Effect of hyaluronidase and PEG chain conjugation on the biologic and antitumor activity of RNase A

Abstract

Subcutaneous application of bovine RNase A conjugated to HYase (bovine hyaluronidase), polyethylene glycol (PEG) and HYase+PEG resulted in a marked reduction of the width of the spermatogenic layers of the mouse testes. The number of sperms in caput epididymidis was significantly decreased in mice injected with conjugated RNase A. There was not any significant embryotoxic effect of free RNase A even conjugated with HYse, PEG and HYse+PEG. The immunogenicity, expressed in production of antibodies against free RNase A or conjugates with PEG, was very low. However, the immunogenic action of this enzyme conjugated only to HYase was much higher and produced the same immunogenicity as HYase itself. The immunogenic effect of RNase A+HYase conjugate decreased when PEG was joined to this conjugate. The inhibitory effect of RNase A conjugated to HYase, PEG and HYase+PEG on human ML-2 cells studied in vitro, was practically ineffective. On the other side, when RNase A conjugated to HYase or PEG was administered intraperitoneally into the mice bearing human melanoma, the antitumor effect was pronounced.

Introduction

Various biological aspects of bovine pancreatic ribonuclease (RNase A) has been intensively studied for many years [7], [29]. Some antitumor effect of this enzyme was found shortly after its isolation [19]. However, the inhibition of its antitumor and other biological activities by ribonuclease inhibitor (RI) in cytosol was the main reason for the low cytotoxic activity of this RNase. From this reason, an attention of scientists in the last years was focussed on the mutation of recombinant RNase A, human pancreatic RNase (HPRNase), and on efforts to block the binding of RI to this molecule. Beside producing a simple mutation in the synthetic gene of RNase A [20] the conjugation of this monomeric ribonuclease with transferrin, poly [N-(2 hydroxypropyl) methacrylamide] or polyethylen glycol (PEG) seems to help to solve this relevant problem [25], [32], [36], [38].

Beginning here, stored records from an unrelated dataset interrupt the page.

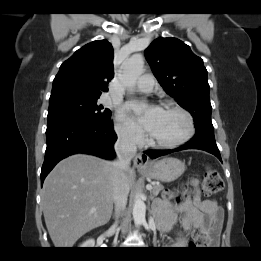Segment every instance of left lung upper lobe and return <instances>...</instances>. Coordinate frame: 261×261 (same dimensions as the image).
Wrapping results in <instances>:
<instances>
[{"label":"left lung upper lobe","mask_w":261,"mask_h":261,"mask_svg":"<svg viewBox=\"0 0 261 261\" xmlns=\"http://www.w3.org/2000/svg\"><path fill=\"white\" fill-rule=\"evenodd\" d=\"M145 55L166 93L193 116L196 132L214 131L210 87L203 60L176 38L155 39Z\"/></svg>","instance_id":"1"}]
</instances>
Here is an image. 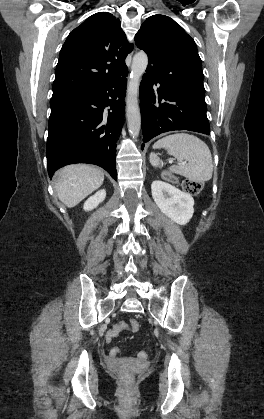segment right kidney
<instances>
[{
  "instance_id": "ca27d5eb",
  "label": "right kidney",
  "mask_w": 264,
  "mask_h": 419,
  "mask_svg": "<svg viewBox=\"0 0 264 419\" xmlns=\"http://www.w3.org/2000/svg\"><path fill=\"white\" fill-rule=\"evenodd\" d=\"M105 197L106 191L104 189L99 190L85 201L83 206L84 210L91 211L92 209L96 208L101 202L104 201Z\"/></svg>"
}]
</instances>
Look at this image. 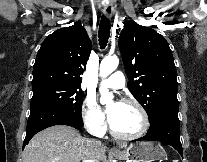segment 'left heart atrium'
<instances>
[{
    "instance_id": "1",
    "label": "left heart atrium",
    "mask_w": 207,
    "mask_h": 162,
    "mask_svg": "<svg viewBox=\"0 0 207 162\" xmlns=\"http://www.w3.org/2000/svg\"><path fill=\"white\" fill-rule=\"evenodd\" d=\"M108 118L111 121L112 115H111V113L109 111H108Z\"/></svg>"
}]
</instances>
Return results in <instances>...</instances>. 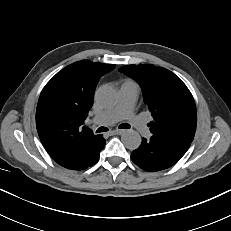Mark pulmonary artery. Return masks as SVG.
<instances>
[{
  "label": "pulmonary artery",
  "mask_w": 231,
  "mask_h": 231,
  "mask_svg": "<svg viewBox=\"0 0 231 231\" xmlns=\"http://www.w3.org/2000/svg\"><path fill=\"white\" fill-rule=\"evenodd\" d=\"M119 93L120 100L117 106L97 114L91 119V122L99 126H109L126 119L143 137H149L148 126L134 112L135 102L138 97L137 85H122Z\"/></svg>",
  "instance_id": "obj_1"
}]
</instances>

The effects of bovine even ovine testicle hyaluronidase (HYase), a matrix-degrading enzyme, were studied in the last years in extracts from various primary tumors and regional metastases [2]. They were also used as additives to induction chemotherapy and enhancement of the permeation of chemotherapeutics into tumor tissue with a matrix rich on hayluronic acid [1], [17], [18], [28] or hyaluronan synthase [12]. The further positive effect of HYase to tumors has been directed to use this enzyme as chemosensitizer, which acts as antiadhesive agent rendering solid resistant tumors more susceptible to conventional therapeutic drugs [34]. Notably, hyaluronidase increases tumor necrosis factor (TNF) sensitivity in several types of cancer cells, counteracts transforming growth factor beta (TGF-beta), mediated TNF-resistance and suppresses TGF-beta 1 gene expression in L 929 cells which are enable to resist TNF killing [5]. The possibility to modulate the expression of CD 44 (transmembrane glycoproteins) expressed on a wide variety of cells, including cancer cells, by HYase seems to be also positive for the prevention of tumor growth [13], [30], [35], [40], [30], [13].

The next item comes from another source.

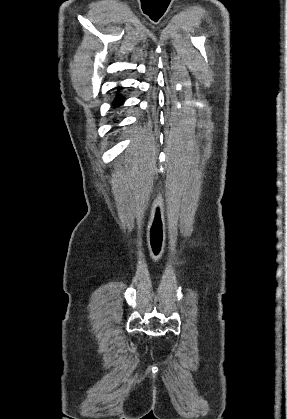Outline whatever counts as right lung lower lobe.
<instances>
[{"mask_svg": "<svg viewBox=\"0 0 287 419\" xmlns=\"http://www.w3.org/2000/svg\"><path fill=\"white\" fill-rule=\"evenodd\" d=\"M121 89H122L121 87L116 88L115 97L112 101V108H113L114 111L116 109H118L124 102V97L120 93ZM112 121L114 123H117L118 119L116 117H114Z\"/></svg>", "mask_w": 287, "mask_h": 419, "instance_id": "right-lung-lower-lobe-1", "label": "right lung lower lobe"}]
</instances>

It is also demonstrated that the membrane-associated HYase can act in vivo, and that hyaluronan, which is synthesized by the tumor stroma, can be made soluble and reduced to a smaller size by tumor cells before being internalized and further digested [8]. HYase is well tolerated by the test animals [33]. In a prospective pilot study, patients with advanced inoperable squamous cell carcinoma of the head and neck were treated with polychemotherapy and hyaluronidase combined with radiation therapy. The published results suggested that combined therapy with vindesine, cisplatin, HYase, and radiation were highly effective against this squamous cell cancer [17].

Even though some negative experiments showed that elevated HYase levels correlate with tumor metastasis and angiogenesis [9], [21], [22], [23], [39] we conjugated bovine HYase to RNase A. Beside this conjugate we joined to the RNase+HYase complex the PEG chain polymer yet. These two RNase polymerized conjugates were studied biologically.